The median income of a 35 year old in the US is 53K. If anything, OP and her husband are just average and most likely very similar to the people giving them advice. Also, OP didn't mention anything about receiving financial advice and I really doubt that your not-so close acquaintances know her income. You sound like you just wanted to throw the comment to be snarky.
Anonymous
Anonymous wrote:
Anonymous wrote:So if you both make $50k and you’re in your mid-30s, I guess people think you need advice? I tried to type that in a less snarky way but that’s the heart of it. People think you don’t have your life together, even if you think you do. I’m sorry people keep talking about your fertility, though. It’s so rude and intrusive, no matter the circumstance.


This. Also.... I know several women that just waited until your age but acted shocked when they had problems conceiving and majorly played the victim about having to do IVF etc. I feel badly for them of course but at the same time, these were people who were married for years and chose to wait until they deemed it to be the perfect time for children. Which of course is everyone's right, but so naive to think you'll have an easy time despite the statistics otherwise. Now OP you don't seem to be in this camp but if someone was close to you I could see why they might mention it. Some people seem genuinely ignorant about the realities of conceiving. I guess maybe these 45 yo celebrities give people crazy ideas.


It's not naive. People who wait either have issues going on that you're unaware of or they're not as interested in children. The OP already said she's aware of the risk and that conceiving might be an issue. You people are the ones unable to accept that having children isn't always the best idea and that it has nothing to so with celebrities.
Anonymous
OP, I think what you are seeing--both IRL and this thread--is people calling bull on your "financial" reasons.

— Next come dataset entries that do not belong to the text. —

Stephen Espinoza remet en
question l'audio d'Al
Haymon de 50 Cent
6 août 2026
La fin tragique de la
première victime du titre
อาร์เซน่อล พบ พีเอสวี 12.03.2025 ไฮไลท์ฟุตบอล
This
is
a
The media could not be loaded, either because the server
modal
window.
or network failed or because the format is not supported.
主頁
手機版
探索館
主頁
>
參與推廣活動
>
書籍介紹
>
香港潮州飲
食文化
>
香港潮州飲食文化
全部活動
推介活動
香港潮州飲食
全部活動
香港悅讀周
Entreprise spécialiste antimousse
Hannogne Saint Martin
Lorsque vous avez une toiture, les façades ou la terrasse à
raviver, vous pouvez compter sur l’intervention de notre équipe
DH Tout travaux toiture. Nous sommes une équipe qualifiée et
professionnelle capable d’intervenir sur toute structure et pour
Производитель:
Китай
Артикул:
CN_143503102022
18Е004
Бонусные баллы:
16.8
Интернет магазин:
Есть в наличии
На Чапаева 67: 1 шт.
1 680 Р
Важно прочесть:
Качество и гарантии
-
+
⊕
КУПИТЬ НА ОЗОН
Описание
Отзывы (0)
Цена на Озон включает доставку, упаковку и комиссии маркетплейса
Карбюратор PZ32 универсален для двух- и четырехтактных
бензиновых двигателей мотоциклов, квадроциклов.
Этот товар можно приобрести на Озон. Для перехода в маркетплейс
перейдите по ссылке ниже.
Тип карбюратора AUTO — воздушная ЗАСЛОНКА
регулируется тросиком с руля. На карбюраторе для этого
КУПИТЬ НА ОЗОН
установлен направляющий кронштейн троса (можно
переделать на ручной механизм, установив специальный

To be clear... if you are ambivalent about having kids, and see yourself being 100% okay without, then that's fine, and maybe you should reframe your responses to reflect that. You keep saying "you know" but if you do, then you just saying you "get it" might be an issue is weak sauce.
Anonymous
Anonymous wrote:
Anonymous wrote:
Anonymous wrote:You should feel free to be honest with them. You just aren't that passionate about having kids and that's OK.

With every year you wait it's about 60K per kid for IVF. So obviously that doesn't make the financial part of the equation any better.


I'm not asking for advice on whether to have kids or not. I'm aware IVF is expensive and its completely off limits for us. Our HHI is under 100K and neither of us makes 60K a year. That's the problem. Daycare is gonna eat a huge chunk of our income and staying home is not an option for any of us unless we want to live paycheck to paycheck. That's what makes me mad about all these unsolicited fertility advice, that people give it to us when we're more aware of what's going on in our lives than they are.


I was a single Mom making 80K/year. When I had my child at 25 I was making 30K/year as a grad student. I wanted to be a Mom and made it work. It really wasn't that hard.


Did you have any student aid/scholarship, help from parents or a partner? Most importantly, where and when was that? A 30k income is unlikely to support an adult and a child when you have to pay for your own housing, your own food and childcare.